Fine but, like, I want a tomato right now.

Please phrase this as a question.

I want a tomato right now?

Too damn bad! Store up your tomato lust and unleash it in Tomato Time. In the meantime, canned tomatoes are fine. Make some tomato soup; make shakshouka, or chicken cacciatore, or a particularly effortful Bloody Mary. Cook some onions and garlic and an immodest couple of pinches of hot chili flakes in some oil until the aromatics are soft and the oil is orange, dump in a can of tomatoes, simmer it for a little while, and then toss it with some twirly pasta and a bunch of fresh herbs (in season!). It's fine. The fresh, ripe, local tomatoes of Tomato Time will be more than worth it.

What if I can find a tomato from a hot place like Mexico?

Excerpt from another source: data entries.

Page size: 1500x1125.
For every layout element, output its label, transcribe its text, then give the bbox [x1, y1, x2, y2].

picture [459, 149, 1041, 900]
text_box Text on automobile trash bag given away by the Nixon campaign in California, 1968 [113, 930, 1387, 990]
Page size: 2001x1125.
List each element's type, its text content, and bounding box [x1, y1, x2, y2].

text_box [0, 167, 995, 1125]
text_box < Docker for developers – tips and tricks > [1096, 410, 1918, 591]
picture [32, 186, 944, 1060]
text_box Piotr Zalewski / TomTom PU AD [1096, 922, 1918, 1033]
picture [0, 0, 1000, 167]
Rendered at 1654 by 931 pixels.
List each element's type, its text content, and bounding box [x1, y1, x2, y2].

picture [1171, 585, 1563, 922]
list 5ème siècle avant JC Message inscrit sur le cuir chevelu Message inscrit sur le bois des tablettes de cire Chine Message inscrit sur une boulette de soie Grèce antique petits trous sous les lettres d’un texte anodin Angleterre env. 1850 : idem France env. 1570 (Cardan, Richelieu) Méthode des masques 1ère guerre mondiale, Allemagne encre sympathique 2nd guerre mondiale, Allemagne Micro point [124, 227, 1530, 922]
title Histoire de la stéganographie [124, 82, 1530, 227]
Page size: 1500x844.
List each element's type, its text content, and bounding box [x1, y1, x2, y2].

Were you even listening? Do you even hear me at all? It's like I'm talking to the freaking wall! If you do not live within a comfortable day-trip distance of whichever part of Mexico (it's a big-ass country) the tomato came from, then it is a bad and indeed a reprehensible tomato. Fully 100 percent of tomatoes that are from farther away than you can take a day trip are tomatoes that were harvested before full ripeness and shipped in a refrigerator truck. All they can do is infect you with Lousy Tomato Ethics.

In fact, it's axiomatic that if a tomato's produce sticker lists any place as large as a whole freaking nation, or an entire large U.S. state such as Michigan or Ohio, rather than a local town or farm, it is a bad tomato that was grown and stickered for being sold to people far away from that place.

But I like the taste of mealy, disgusting, flavorless garbage tomatoes shipped half a damn continent from the sinister North in the back of a disgusting truck spewing diesel fumes into the sky.

Now you're just trying to hurt me personally. I tell you I won't stand for it.